任務說明 | 請抄錄下方頁面摘錄中的一段文字：從含有"二、材料與試劑：超聲波破碎儀"的字句開始，抄到"2、在顯微鏡下觀察細菌的形態特征。"為止，一字不改。
::: 頁面摘錄
一、原理：微生物細胞在超聲波的作用下，細胞結構受到破壞，而使細胞破碎。

二、材料與試劑：超聲波破碎儀、顯微鏡、燒杯、細胞破碎緩沖液(10mmol/L，PH7.4Tris-HCL緩沖液中含5mmol/L的MgCL2)、細胞懸浮液(取50-100mg)大腸桿菌濕細胞懸浮在1ml細胞破碎緩沖液中)、培養基(0.5%、蛋白胨1%，NaCL0.5%制成肉湯液體培養基。取上述肉湯培養基加進2%瓊脂，制成固體培養基，用作菌種活化與保藏)。

三、操作方法

1、細胞培養和收集：將活化菌種接入肉湯培養基中，于37℃振蕩培養。當到達對數生長期后(約6h)，用離心機收集細胞，8000r/min離心5min，或3000r/min離心20min。

2、在顯微鏡下觀察細菌的形態特征。
::::::
::: 練習資料
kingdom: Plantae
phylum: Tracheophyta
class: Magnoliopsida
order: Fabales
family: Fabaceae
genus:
::::::
參考答案 |
二、材料與試劑：超聲波破碎儀、顯微鏡、燒杯、細胞破碎緩沖液(10mmol/L，PH7.4Tris-HCL緩沖液中含5mmol/L的MgCL2)、細胞懸浮液(取50-100mg)大腸桿菌濕細胞懸浮在1ml細胞破碎緩沖液中)、培養基(0.5%、蛋白胨1%，NaCL0.5%制成肉湯液體培養基。取上述肉湯培養基加進2%瓊脂，制成固體培養基，用作菌種活化與保藏)。

三、操作方法

1、細胞培養和收集：將活化菌種接入肉湯培養基中，于37℃振蕩培養。當到達對數生長期后(約6h)，用離心機收集細胞，8000r/min離心5min，或3000r/min離心20min。

2、在顯微鏡下觀察細菌的形態特征。